Downtime can be fatal in the digital age, warns Veeam

'Nine out of ten companies that have suffered a serious data centre outage have been forced to close operations,' says Russell Nolan

Enterprise architecture is becoming more complicated, spread across data centres and various cloud providers. At the same time, the requirement for 365x24x7 uptime and robust data security is growing more pressing by the day.

The capabilities offered by cloud have ushered in the digital era, raising expectations accordingly. So now when Office 365 goes down for an hour, or more seriously a VM goes offline in an airline's data centre, the consequences can be severe, as BA found out recently.

Entire business processes are now predicated on systems being always-on. The advent of multi-cloud or best-in-breed cloud services brings new possibilities to large organisations, but at the price of yet more complexity. There's an old adage that complexity is the enemy of security, so how can the imperatives of increased functionality and availability be matched with those of data security and compliance?

The answer, in part at least, is a focus on the basics, stored on two different media with at least one being maintained offsite.

"Companies should adhere to best practice like the 3-2-1 rule," Russell Nolan, Senior System Engineer at data management firm Veaam told the audience at Computing's Cloud & Infrastructure Summit last week. The numbers, Nolan explained, stand for three copies of all important files, saved on two different media with one being offsite.

Among most popular uses of public cloud is BaaS or backup as a service, so one might have assumed that the ‘one' aspect of the 3-2-1 rule - offsite storage - would be pretty much taken care of by now.

Not so, Nolan said.

"Almost 40 per cent of businesses don't send their data offsite," he said. "That means that they are not following the 3-2-1 rule".

The reasons for this are around costs and complexity, he said. It is not just about securing data, it's being able to recover it at a moment's notice.

"Nine out of ten companies that have suffered a serious data centre outage have been forced to close operations," Nolan pointed out.

While many individual cloud providers may detail recompense for any outages in their SLAs, this will often arrive after the damage has been done. Nolan gave the example of Office 365.

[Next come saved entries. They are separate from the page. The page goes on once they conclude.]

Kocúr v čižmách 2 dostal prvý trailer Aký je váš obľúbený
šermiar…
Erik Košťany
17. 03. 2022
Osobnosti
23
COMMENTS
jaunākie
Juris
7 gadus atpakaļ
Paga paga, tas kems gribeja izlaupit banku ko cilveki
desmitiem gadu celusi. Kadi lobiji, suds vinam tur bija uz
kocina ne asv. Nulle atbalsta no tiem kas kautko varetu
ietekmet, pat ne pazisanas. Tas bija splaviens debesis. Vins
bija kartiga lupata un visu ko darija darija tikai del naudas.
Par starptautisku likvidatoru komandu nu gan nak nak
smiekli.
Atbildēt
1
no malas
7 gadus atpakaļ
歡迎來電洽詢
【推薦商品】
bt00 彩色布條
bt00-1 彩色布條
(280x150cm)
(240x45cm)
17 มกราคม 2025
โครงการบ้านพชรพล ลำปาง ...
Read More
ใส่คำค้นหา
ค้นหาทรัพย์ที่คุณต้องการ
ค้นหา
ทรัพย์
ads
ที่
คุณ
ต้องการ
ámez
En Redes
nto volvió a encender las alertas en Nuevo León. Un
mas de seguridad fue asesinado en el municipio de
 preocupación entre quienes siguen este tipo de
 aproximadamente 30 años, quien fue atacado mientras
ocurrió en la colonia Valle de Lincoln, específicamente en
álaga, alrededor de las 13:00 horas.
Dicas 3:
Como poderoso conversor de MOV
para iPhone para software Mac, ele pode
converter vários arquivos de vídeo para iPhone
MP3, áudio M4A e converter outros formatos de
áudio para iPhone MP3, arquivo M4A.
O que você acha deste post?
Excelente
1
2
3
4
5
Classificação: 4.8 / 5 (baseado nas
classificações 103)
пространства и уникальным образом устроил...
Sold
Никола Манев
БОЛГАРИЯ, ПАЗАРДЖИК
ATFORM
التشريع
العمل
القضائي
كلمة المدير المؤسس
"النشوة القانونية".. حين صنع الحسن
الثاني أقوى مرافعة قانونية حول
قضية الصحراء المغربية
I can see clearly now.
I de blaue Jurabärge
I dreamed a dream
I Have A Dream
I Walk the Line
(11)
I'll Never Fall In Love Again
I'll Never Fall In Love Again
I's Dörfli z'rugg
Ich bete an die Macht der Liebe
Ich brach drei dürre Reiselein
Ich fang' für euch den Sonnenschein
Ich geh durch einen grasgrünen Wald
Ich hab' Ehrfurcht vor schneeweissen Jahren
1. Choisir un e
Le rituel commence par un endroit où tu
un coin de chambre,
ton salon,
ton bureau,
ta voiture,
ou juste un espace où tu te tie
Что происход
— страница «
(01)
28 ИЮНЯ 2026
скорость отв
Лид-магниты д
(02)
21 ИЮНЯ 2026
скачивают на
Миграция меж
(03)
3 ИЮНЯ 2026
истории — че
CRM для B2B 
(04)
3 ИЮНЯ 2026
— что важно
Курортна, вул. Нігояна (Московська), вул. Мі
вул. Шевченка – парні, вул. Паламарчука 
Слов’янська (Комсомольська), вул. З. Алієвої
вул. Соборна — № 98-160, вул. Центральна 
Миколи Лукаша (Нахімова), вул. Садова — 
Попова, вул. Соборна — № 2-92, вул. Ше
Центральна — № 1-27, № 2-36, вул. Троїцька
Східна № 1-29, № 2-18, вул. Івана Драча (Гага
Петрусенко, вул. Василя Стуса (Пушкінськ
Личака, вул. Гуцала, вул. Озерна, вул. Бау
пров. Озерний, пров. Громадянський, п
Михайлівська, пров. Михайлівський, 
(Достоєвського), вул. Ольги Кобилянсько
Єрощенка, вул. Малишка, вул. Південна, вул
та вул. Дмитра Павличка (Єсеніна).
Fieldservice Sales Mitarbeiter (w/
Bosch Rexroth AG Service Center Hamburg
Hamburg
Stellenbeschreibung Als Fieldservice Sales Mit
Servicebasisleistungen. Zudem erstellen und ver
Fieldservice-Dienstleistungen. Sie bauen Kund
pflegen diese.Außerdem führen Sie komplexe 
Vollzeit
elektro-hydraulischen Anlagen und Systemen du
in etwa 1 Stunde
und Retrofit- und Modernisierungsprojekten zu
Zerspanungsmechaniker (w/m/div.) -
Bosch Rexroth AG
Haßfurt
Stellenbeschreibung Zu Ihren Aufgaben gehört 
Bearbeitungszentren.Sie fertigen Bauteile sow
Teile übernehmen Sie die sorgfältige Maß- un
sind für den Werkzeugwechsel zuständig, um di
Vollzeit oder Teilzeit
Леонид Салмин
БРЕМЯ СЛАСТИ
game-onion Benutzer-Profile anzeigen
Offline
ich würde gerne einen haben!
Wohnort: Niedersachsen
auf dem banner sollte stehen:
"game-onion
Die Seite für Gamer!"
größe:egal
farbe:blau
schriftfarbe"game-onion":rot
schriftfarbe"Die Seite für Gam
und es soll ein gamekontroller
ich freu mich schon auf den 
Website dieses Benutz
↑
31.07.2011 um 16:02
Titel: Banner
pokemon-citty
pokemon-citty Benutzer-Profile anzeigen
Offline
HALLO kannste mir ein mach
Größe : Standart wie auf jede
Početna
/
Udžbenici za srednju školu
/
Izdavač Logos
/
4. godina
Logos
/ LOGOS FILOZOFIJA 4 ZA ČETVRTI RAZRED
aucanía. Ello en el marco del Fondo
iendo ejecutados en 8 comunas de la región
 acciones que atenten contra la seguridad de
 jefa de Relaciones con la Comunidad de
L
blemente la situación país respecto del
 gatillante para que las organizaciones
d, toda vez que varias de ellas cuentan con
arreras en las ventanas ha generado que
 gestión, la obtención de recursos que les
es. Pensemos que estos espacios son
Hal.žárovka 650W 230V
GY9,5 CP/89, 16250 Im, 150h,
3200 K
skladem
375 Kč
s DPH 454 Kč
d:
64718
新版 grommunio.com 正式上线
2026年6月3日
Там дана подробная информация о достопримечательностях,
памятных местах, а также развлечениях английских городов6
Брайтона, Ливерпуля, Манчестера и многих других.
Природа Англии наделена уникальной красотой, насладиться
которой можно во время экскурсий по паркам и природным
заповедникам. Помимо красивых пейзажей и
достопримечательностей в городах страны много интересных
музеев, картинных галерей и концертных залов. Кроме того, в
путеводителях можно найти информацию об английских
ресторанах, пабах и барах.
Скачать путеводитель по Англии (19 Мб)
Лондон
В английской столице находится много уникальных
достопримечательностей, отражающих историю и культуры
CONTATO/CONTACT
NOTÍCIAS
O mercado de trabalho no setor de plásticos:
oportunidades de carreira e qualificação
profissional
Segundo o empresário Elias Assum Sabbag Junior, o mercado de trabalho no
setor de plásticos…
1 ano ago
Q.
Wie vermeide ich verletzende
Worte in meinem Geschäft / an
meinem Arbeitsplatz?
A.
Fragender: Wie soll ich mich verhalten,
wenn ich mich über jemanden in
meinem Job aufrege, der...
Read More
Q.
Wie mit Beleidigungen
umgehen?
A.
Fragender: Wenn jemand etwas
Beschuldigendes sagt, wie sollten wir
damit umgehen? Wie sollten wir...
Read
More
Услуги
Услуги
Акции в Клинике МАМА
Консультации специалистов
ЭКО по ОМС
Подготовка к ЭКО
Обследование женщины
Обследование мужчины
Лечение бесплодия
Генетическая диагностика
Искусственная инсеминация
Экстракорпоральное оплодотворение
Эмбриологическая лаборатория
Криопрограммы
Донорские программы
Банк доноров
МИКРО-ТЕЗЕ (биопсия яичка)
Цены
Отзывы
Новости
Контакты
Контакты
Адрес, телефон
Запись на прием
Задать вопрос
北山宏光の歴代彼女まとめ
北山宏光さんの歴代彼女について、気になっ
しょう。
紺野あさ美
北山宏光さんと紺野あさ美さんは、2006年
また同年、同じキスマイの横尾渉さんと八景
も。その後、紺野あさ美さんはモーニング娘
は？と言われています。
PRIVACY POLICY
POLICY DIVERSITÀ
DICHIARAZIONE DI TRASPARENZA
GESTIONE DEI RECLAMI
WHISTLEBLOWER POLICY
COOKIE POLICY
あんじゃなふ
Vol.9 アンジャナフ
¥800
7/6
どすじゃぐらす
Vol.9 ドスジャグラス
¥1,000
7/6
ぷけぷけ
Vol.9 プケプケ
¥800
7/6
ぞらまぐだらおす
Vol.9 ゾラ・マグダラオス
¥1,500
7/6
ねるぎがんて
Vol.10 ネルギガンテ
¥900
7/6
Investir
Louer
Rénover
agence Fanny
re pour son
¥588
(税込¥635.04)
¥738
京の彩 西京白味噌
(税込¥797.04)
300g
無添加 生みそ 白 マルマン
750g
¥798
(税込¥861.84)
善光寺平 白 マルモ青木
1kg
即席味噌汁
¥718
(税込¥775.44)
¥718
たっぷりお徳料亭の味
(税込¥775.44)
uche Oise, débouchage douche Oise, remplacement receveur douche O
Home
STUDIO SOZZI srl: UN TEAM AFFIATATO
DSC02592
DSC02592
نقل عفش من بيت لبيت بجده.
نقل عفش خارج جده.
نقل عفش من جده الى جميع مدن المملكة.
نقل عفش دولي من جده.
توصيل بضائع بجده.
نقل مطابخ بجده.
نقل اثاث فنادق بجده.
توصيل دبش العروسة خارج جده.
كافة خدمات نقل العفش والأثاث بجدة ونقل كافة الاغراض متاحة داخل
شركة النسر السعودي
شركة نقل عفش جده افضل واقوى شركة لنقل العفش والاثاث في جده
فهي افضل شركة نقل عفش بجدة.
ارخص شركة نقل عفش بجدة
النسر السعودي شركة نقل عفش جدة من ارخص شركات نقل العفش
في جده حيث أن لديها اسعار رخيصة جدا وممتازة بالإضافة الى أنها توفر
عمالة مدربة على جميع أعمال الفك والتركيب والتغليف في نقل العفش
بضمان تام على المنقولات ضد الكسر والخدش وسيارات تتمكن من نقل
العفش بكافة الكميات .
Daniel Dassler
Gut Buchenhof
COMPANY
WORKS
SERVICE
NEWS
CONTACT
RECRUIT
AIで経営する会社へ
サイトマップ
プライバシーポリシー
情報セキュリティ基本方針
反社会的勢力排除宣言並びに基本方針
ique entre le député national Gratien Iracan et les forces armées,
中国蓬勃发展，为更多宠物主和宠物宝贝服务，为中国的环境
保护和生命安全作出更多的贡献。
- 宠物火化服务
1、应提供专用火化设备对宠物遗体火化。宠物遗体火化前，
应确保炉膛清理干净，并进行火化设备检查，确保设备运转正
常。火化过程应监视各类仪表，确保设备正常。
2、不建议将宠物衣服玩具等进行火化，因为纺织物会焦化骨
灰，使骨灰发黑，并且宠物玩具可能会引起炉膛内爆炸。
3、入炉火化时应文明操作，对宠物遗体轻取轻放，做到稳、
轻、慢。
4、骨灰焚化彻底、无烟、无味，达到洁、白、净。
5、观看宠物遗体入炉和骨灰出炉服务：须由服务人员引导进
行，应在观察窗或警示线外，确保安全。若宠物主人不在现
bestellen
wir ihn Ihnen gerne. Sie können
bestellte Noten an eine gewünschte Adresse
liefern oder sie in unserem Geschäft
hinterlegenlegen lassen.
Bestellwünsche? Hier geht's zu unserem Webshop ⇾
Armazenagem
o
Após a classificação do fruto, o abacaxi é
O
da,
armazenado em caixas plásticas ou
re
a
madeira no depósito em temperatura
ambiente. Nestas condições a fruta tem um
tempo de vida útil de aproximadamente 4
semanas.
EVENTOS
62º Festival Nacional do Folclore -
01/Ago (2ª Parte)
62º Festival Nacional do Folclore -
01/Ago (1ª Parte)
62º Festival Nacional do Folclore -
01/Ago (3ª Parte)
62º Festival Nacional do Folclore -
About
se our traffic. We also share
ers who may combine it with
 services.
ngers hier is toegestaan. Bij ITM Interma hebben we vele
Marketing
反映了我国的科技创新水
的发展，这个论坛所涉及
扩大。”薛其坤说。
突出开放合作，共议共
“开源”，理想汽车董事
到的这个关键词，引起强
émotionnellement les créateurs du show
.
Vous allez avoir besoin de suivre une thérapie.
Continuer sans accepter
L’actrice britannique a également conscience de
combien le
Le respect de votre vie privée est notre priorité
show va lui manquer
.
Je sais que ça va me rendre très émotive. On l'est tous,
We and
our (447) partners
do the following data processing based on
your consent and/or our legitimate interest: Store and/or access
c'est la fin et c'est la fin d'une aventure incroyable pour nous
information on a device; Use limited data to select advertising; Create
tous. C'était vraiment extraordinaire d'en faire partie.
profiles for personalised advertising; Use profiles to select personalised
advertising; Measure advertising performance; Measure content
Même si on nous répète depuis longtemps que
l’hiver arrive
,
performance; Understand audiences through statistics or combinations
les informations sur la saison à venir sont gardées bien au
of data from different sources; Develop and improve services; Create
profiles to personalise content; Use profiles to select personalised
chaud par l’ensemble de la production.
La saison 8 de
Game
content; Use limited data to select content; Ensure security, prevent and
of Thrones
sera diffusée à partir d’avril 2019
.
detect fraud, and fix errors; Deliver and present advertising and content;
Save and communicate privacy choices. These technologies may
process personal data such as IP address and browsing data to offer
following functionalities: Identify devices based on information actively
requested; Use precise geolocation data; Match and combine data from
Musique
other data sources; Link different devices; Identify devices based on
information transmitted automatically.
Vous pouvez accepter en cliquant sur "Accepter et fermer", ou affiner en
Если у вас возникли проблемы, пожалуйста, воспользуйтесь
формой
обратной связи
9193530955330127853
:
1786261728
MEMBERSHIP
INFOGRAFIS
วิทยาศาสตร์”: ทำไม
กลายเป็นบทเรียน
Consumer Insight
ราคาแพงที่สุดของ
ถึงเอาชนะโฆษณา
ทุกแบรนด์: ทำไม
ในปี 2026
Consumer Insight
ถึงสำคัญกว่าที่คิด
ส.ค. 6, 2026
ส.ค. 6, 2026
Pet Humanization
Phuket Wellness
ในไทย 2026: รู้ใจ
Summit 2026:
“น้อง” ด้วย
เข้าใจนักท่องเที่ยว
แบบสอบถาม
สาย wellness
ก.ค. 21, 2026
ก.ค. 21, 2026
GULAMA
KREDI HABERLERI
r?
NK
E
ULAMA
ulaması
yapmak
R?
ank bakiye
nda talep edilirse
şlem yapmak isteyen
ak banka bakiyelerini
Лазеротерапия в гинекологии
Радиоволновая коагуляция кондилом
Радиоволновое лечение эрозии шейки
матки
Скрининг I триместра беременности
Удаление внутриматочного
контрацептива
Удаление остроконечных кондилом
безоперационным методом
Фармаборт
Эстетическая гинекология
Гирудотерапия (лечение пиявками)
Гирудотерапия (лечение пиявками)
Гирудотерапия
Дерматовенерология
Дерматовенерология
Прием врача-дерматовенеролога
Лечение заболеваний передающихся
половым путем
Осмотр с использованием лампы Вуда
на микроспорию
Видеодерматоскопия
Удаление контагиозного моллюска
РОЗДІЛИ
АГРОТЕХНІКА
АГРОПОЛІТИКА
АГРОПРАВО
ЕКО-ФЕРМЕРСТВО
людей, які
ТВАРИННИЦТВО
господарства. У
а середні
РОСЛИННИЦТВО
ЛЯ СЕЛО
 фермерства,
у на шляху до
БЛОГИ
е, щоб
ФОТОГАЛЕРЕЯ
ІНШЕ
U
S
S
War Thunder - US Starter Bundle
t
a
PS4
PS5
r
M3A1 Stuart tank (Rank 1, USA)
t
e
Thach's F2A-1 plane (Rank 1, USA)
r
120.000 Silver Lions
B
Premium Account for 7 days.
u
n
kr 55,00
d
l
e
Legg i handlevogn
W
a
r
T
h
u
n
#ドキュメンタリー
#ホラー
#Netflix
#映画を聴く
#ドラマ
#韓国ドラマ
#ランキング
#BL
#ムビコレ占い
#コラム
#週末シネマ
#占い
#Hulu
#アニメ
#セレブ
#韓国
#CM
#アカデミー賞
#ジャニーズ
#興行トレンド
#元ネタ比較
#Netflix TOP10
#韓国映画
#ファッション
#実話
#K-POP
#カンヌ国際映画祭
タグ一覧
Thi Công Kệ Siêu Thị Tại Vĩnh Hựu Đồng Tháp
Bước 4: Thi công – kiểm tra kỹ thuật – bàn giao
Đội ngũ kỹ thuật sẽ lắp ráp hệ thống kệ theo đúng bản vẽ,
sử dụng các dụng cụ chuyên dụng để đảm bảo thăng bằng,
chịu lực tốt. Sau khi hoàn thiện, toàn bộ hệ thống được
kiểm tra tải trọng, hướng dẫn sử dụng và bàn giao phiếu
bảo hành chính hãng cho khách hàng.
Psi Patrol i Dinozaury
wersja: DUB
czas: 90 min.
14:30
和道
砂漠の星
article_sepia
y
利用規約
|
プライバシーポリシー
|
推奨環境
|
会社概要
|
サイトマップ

"Microsoft's SLA is only 90 days," said Nolan "It's enforced financially, so they will pay you compensation, but if your email goes down with 89 days to go that's not particularly helpful."

Applications hosted in cloud IaaS like AWS or Azure are also vulnerable to service outages. Again, compensation may be available, but it could be too little and too late to make up for damaged reputation and financial loss.

With data and applications spread over so many different platforms, managing backup, governance and recovery requires an overarching platform that can centralise the management of backup and recovery, Nolan said.

As a company Veeam, has grown from its origins in data centre backups, to providing backups, recovery and availability in the hybrid cloud - now the de facto operating model in many organisations. However, there has historically been an imbalance between the controls available across the various platforms.

"Providing granular access in the public cloud space has always been difficult," Nolan explained.

However, this is now changing and Veeam's agentless solutions are able to provide backup and availability across AWS with agent-based software doing the same for data and applications hosted on Windows and Azure.

The company's soon-to-be-released Availability Orchestrator aim's to tie all this functionality together by providing enterprises with a DR orchestration engine for the Veeam's backup and recovery and availability suites.

"It does more than just back things up, it provides more control over hardware changes during failover and failback and it has built-in documenting, updating, and reporting of DR plans for compliance," Nolan said.